# Turning wood in Tucson, AZ



## DelBoy (Dec 11, 2016)

I'll be in Tucson in two weeks visiting my inlaws. While I'm there I'll hit this great mesquite lumber yard in Wisdom, but all of their pieces are slabs for furniture. It makes great plates, shallow bowls or could be used for segmented stuff.

I wan't to know if there are other sources for turning wood near Tucson (aside from Woodcrafters). I'm especially interested in a couple of chunks of iron wood.

Thanks!

Derek


----------



## Tony (Dec 11, 2016)

@barry richardson might know some places.

Reactions: Agree 1


----------



## barry richardson (Dec 11, 2016)

Well I know some places around Phoenix, But sounds like I will be out of town about the time your visiting. Finding larger DIW chunks is kinda hit or miss.
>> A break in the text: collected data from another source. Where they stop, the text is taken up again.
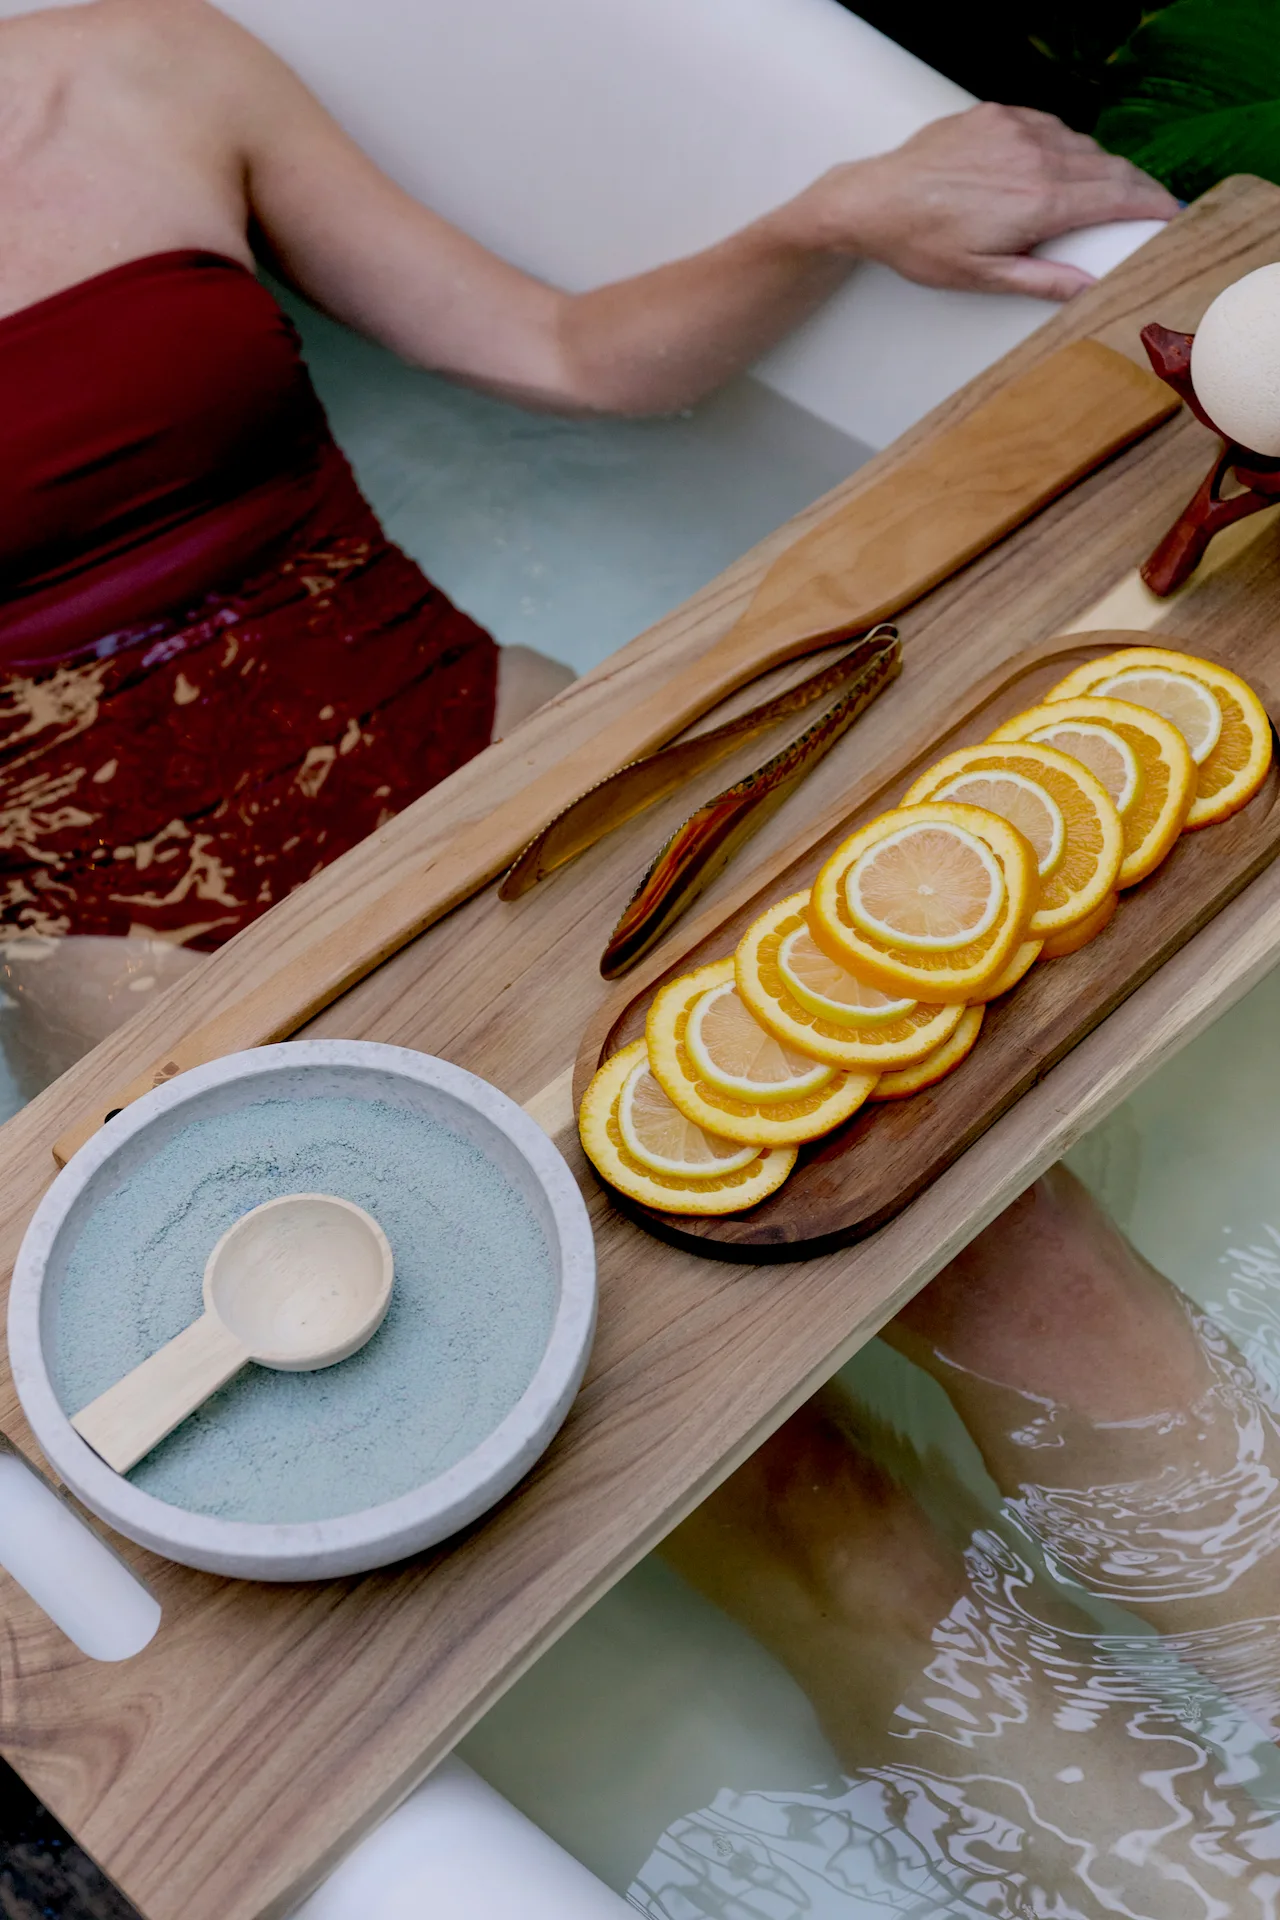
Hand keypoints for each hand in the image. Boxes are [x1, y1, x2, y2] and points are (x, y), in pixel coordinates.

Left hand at [796, 103, 1178, 301]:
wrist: (873, 200)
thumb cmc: (922, 246)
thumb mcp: (983, 278)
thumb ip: (1043, 282)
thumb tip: (1091, 290)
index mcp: (1039, 201)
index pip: (1118, 196)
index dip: (1154, 204)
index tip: (1174, 214)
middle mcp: (1036, 156)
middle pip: (1109, 167)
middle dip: (1135, 187)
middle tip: (1150, 207)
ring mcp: (1016, 128)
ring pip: (1082, 144)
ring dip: (1101, 167)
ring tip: (1107, 192)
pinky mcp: (997, 113)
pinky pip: (1049, 126)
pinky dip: (1065, 146)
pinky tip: (1061, 167)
Most people, when they get bigger chunks, cut them up in smaller chunks cause you can get more money for it that way... best bet might be to touch base with the AAW chapter down there.... if they have one...


----------



## DelBoy (Dec 11, 2016)

barry richardson said:


> Well I know some places around Phoenix, But sounds like I will be out of town about the time your visiting. Finding larger DIW chunks is kinda hit or miss. Most people, when they get bigger chunks, cut them up in smaller chunks cause you can get more money for it that way... best bet might be to touch base with the AAW chapter down there.... if they have one...



Good idea on looking up a AAW chapter. There is a community center in Green Valley that has a wood shop. I can check there, too.

Thanks!

Derek


----------



## Az Turnings (Dec 11, 2016)

Yeah right now I know the woodcraft has a log that's only about 6" across and 12-18" long. It's hard to come by large sizes of ironwood


----------